A palatal expander is used to widen the upper jaw so that the bottom and upper teeth will fit together better. While there may be some initial discomfort when an expander is placed just because there has never been anything like that attached to the teeth before, for the most part upper arch expansion is relatively painless. Patients report that they feel pressure on the teeth, in the roof of the mouth, behind the nose, and even between the eyes as their expander is activated. This pressure fades within minutes.

Besides pressure, you can also expect your child to speak differently for the first few days. Additionally, you may hear them slurping as their mouth creates extra saliva after expander cementation. One of the most visible signs that the suture is opening (the desired effect) is the appearance of a space between the upper central incisors. The space is created as the expander pushes the two halves of the palate in opposite directions. Once you have stopped activating the expander, it is normal for the space to close spontaneously. This occurs as the elastic fibers in the surrounding gum tissues return to their original positions. The underlying bone, however, remains expanded. It is also normal for the front teeth to feel a little loose and get sore as they move back together.
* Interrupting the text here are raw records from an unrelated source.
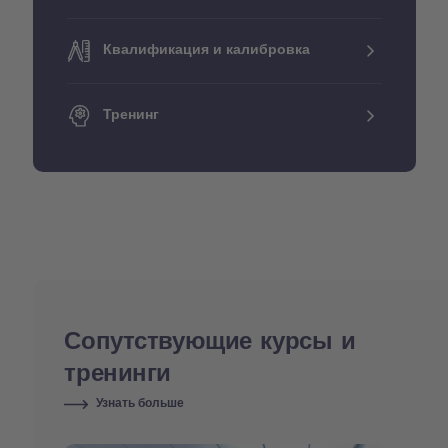
Квалификация и калибровка
Тренинг
Сопутствующие курсы и
тренинги
Узнать больше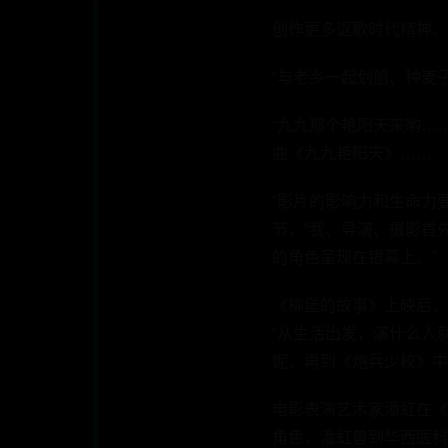
创作更多讴歌时代精神、
“与老乡一起划船、种麦
“九九那个艳阳天来哟…
曲《九九艳阳天》……
“影片的影响力和生命力
节，“我、导演、摄影首
的角色呈现在银幕上。”
《柳堡的故事》上映后，
“从生活出发，演什么人
妮，再到《炮兵少校》中
电影表演艺术家潘虹在《
角色，潘虹曾到华西医科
To make the first couple of days more bearable for your child as they adapt to their new expander, you may want to find some fun foods for them to eat that don’t require a lot of chewing. Examples include yogurt, pudding, mashed potatoes, ice cream, etc. A day or two after their delivery appointment, the expander will feel natural in their mouth and normal eating will resume. While expanders are more forgiving of hard and sticky foods than are braces, it is recommended that patients avoid jelly-like candies that would get stuck in the expansion screw.


Adjusting the Palatal Expander

  • Step 1 - In a well-lit area, tip the patient's head back.
  • Step 2 - Place the key in the hole until it is firmly in place.
  • Step 3 - Push the key toward the back of the mouth. You will notice the fender will rotate and the new hole will appear. The rotation stops when the key meets the back of the expander.
  • Step 4 - Press back and down toward the tongue to remove the key. The next hole for insertion of the key should now be visible.